GOAL OF THE EXERCISE | Drop every image, then reproduce the data exactly as given.

Camera intrinsics data |

<<<<

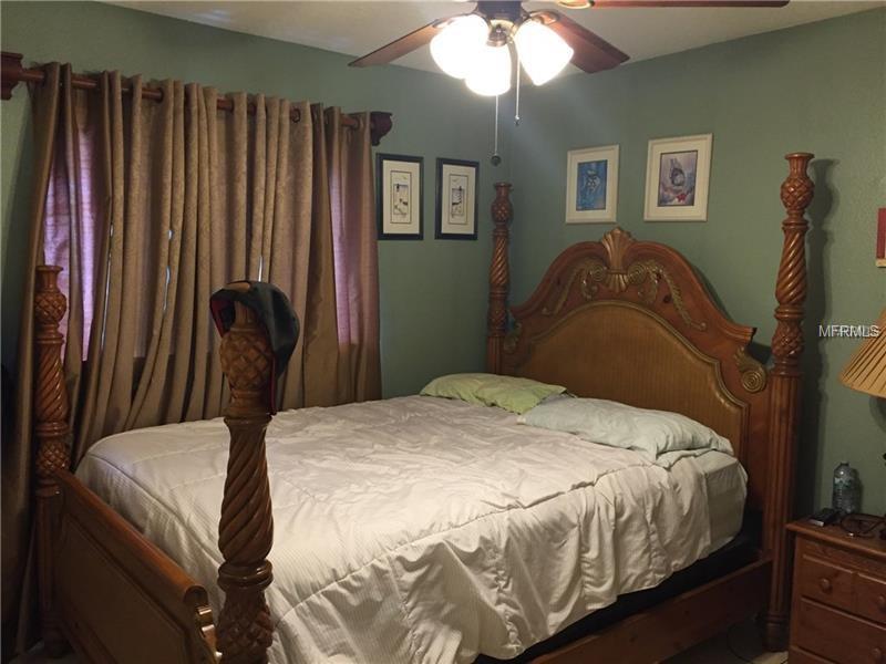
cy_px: 332
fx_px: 742
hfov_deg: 61.7
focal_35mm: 29
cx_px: 443
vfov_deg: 48.2
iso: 125
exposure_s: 1/30
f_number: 2.2
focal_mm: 4.15
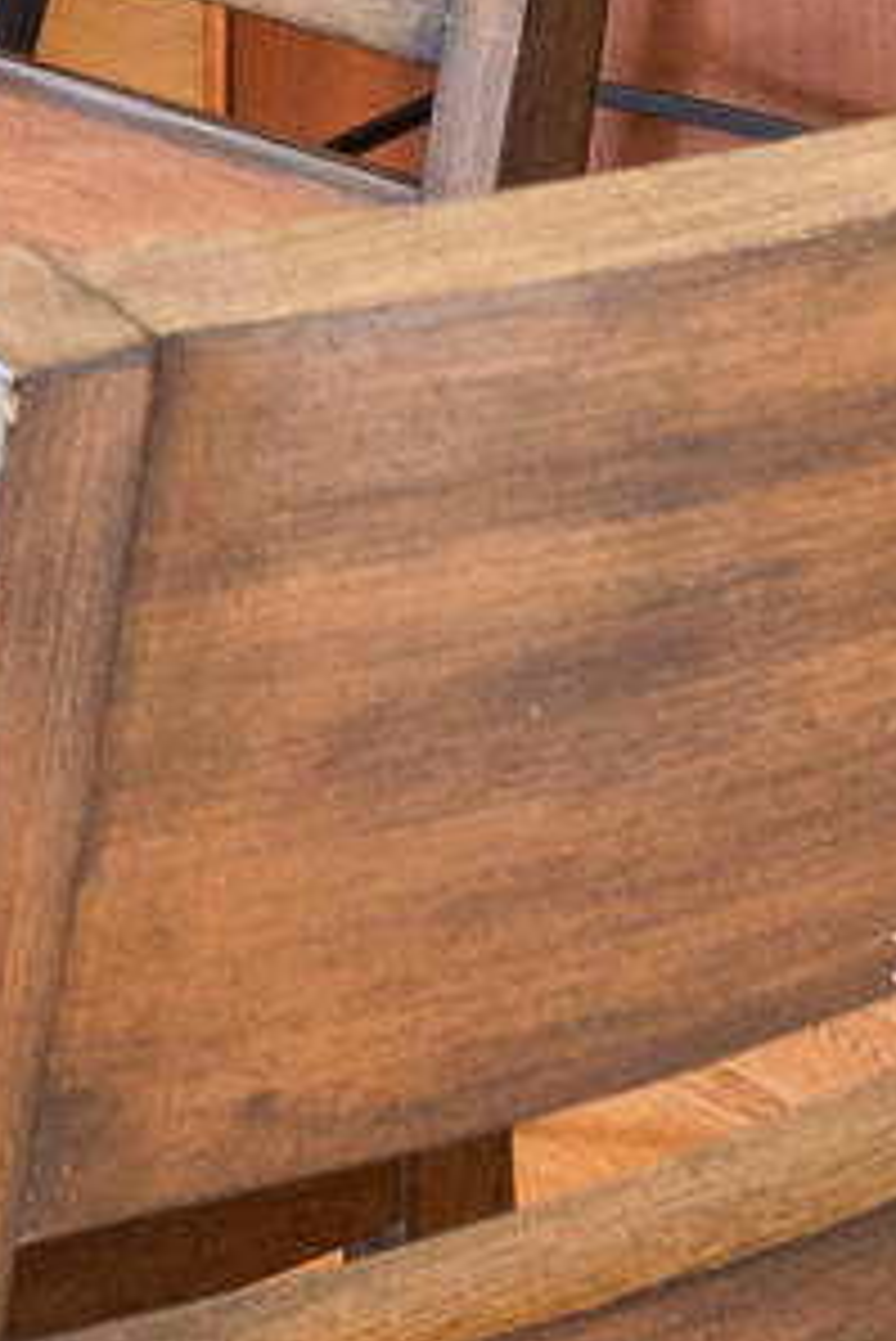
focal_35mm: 171
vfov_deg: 10.8
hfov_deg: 7.6
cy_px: -1530
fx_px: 6376
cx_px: -1090
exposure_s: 1/25
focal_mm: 17
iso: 400
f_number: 7.1
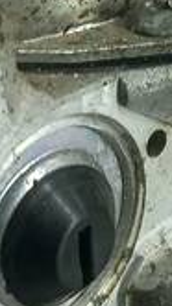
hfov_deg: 7.2
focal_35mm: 168
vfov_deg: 12.8
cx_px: -4
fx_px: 1366
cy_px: 140
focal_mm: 4.6
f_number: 1.8
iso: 64
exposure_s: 1/50
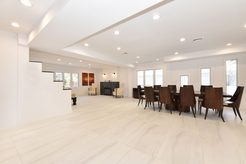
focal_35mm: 14
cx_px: 123
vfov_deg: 81.3
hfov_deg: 104.2
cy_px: 82
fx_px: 96
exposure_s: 1/40
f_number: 13
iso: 1250
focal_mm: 14
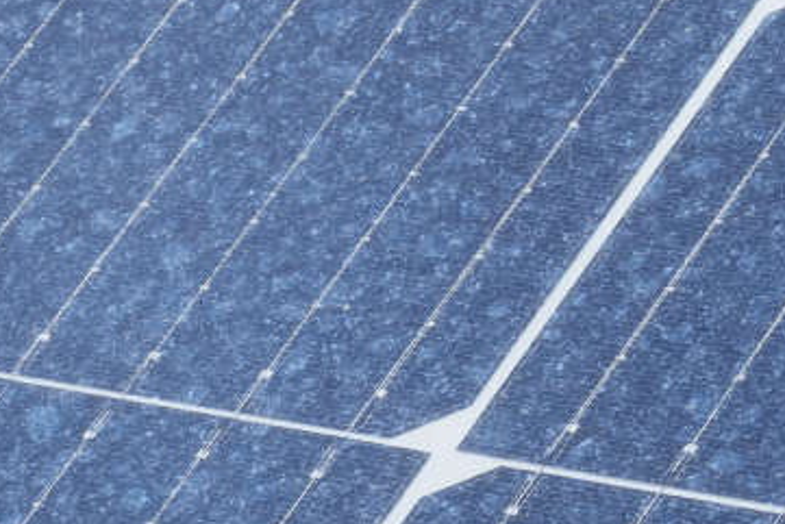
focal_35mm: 391
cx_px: 411
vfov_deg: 3.5
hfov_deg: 5.3
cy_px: 470
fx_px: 8529
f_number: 20
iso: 1600
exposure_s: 1/400
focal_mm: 105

>>>>

WRITTEN ANSWER |
cy_px: 332
fx_px: 742
hfov_deg: 61.7
focal_35mm: 29
cx_px: 443
vfov_deg: 48.2
iso: 125
exposure_s: 1/30
f_number: 2.2
focal_mm: 4.15
focal_35mm: 171
vfov_deg: 10.8
hfov_deg: 7.6
cy_px: -1530
fx_px: 6376
cx_px: -1090
exposure_s: 1/25
focal_mm: 17
iso: 400
f_number: 7.1
hfov_deg: 7.2
focal_35mm: 168
vfov_deg: 12.8
cx_px: -4
fx_px: 1366
cy_px: 140
focal_mm: 4.6
f_number: 1.8
iso: 64
exposure_s: 1/50
focal_35mm: 14
cx_px: 123
vfov_deg: 81.3
hfov_deg: 104.2
cy_px: 82
fx_px: 96
exposure_s: 1/40
f_number: 13
iso: 1250
focal_mm: 14
focal_35mm: 391
cx_px: 411
vfov_deg: 3.5
hfov_deg: 5.3
cy_px: 470
fx_px: 8529
f_number: 20
iso: 1600
exposure_s: 1/400
focal_mm: 105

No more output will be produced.